(Dataset entries)
*** Begin section ***

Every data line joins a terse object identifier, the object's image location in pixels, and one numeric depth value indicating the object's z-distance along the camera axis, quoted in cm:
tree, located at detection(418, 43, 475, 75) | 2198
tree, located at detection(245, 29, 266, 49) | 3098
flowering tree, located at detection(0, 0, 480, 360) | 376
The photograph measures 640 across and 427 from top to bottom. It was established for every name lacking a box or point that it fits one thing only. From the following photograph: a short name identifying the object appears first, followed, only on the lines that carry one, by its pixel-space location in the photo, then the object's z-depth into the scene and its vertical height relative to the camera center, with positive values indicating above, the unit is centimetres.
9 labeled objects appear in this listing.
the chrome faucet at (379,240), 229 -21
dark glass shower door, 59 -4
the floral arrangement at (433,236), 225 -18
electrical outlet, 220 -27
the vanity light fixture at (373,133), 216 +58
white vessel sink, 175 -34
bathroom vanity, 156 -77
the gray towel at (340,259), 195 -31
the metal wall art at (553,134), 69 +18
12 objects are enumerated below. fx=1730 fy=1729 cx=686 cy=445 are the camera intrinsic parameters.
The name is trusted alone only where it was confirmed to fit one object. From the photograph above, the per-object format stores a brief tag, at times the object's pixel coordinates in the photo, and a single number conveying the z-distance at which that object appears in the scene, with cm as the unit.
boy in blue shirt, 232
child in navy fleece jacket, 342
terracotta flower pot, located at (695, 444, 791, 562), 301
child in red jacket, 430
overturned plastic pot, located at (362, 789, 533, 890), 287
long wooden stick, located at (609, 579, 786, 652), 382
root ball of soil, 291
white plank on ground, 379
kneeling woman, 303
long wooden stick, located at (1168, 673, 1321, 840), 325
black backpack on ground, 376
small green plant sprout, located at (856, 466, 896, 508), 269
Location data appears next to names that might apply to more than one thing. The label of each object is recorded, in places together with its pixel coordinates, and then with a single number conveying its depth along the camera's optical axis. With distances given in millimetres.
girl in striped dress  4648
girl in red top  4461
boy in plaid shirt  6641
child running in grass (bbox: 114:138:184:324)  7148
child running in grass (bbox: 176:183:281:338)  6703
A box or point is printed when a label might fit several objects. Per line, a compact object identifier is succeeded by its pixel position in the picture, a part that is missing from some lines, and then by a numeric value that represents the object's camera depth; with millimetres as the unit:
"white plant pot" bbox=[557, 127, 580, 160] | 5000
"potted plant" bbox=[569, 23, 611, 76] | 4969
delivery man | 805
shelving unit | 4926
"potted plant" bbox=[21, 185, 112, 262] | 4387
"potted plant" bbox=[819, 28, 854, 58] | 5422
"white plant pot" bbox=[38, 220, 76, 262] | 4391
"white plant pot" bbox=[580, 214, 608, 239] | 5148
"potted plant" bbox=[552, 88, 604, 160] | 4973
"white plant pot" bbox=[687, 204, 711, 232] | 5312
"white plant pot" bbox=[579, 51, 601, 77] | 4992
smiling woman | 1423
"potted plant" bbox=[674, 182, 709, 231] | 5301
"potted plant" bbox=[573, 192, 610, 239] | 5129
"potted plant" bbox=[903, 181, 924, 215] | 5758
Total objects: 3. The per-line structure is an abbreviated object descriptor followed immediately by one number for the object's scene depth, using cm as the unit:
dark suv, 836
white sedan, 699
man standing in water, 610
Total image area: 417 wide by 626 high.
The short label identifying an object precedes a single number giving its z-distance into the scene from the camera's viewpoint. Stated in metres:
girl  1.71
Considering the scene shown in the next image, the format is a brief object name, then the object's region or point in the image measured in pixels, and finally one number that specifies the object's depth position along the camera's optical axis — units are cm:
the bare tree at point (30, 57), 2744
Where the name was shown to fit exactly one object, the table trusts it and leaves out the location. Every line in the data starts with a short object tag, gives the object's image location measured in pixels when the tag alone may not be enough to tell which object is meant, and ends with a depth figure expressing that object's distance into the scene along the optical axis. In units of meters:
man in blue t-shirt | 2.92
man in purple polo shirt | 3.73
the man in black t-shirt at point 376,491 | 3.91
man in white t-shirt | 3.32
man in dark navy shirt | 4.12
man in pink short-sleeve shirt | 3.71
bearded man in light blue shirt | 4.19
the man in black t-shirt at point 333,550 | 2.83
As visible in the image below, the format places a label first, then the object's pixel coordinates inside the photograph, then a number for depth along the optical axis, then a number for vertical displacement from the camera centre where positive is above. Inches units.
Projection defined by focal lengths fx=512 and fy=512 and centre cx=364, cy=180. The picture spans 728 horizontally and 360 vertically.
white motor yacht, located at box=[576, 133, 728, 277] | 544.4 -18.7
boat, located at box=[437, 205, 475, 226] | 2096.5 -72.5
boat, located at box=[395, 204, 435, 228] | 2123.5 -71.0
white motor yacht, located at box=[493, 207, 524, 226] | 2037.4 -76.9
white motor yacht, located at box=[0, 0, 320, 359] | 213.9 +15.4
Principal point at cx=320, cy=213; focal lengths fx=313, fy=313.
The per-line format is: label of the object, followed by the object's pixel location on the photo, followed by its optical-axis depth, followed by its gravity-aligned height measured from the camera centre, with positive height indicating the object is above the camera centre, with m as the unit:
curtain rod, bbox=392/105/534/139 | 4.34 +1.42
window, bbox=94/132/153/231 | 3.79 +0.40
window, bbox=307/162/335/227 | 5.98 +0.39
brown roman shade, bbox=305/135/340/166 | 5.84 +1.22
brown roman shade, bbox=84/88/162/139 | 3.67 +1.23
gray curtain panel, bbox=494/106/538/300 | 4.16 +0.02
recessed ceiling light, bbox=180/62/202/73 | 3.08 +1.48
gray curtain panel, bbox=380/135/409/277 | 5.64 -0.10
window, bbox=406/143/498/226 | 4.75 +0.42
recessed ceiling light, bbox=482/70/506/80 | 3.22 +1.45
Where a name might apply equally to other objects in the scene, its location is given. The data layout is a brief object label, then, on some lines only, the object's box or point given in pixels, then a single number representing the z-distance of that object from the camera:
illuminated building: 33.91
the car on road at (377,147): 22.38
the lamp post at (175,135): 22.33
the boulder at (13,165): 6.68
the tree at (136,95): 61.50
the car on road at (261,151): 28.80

*** End section ***

▶ [Problem details] Each line that contains the string "ceiling" should be copied from the data above.

▶ [Solution]
recessed ceiling light, bbox=180/62/202/73 | 3.08 +1.48
recessed ceiling light, bbox=482/70/506/80 | 3.22 +1.45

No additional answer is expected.